Req: "dirty" words in Sanskrit

thompson at jlc.net thompson at jlc.net
Sun Nov 3 12:29:40 UTC 1996


>Bijoy Misra has a good point.  How do we know which expressions were felt
>to be "dirty" and therefore were either used or avoided in different
>contexts.

It is true that the task is not easy, especially in the case of Vedic, from
which we are separated by a few thousand years.  Admittedly the
distribution of the verb yabh- in Vedic doesn't prove anything, but it sure
is suggestive.

There is other evidence of taboo avoidance of sex [at least with animals]
in Vedic.  RV 10.86 depicts graphic sex between Indra's kapi' ["monkey"]
and IndrANI.  VERY graphic stuff, say, at verses 6-8.  What makes me think
that this topic might have been considered "dirty"?

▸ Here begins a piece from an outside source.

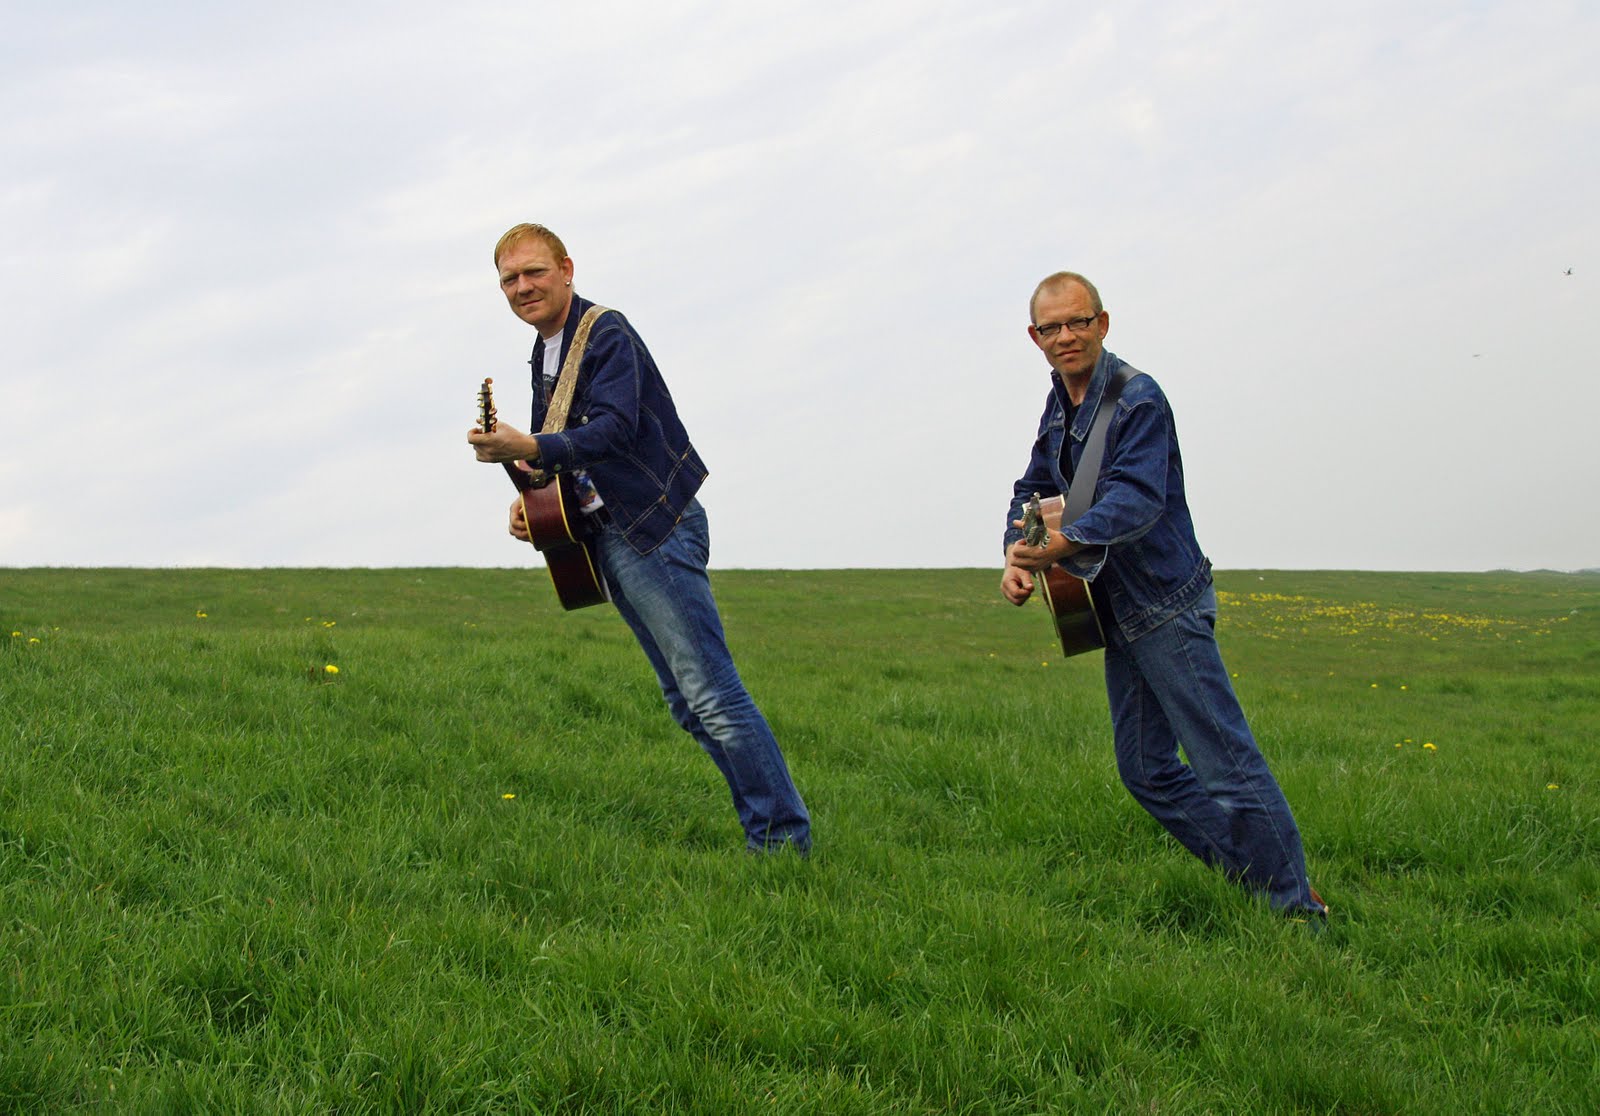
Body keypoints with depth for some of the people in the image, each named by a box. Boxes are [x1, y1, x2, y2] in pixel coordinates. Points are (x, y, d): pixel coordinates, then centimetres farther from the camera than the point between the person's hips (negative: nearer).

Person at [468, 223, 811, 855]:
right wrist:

Well, the verb adUduSat in stanza 5:

priyA' taSTA'ni me kapi'r       vya`ktA vi' adUduSat

"the monkey has *dirtied* my pretty little things"
[literally "well-made, nicely anointed"]

"To spoil, to defile, to dirty" seems like a reasonable gloss of the verb
duS- here.

Here it is, a fine Sunday morning in New England.  I should be in church,
instead of discussing Vedic bestiality!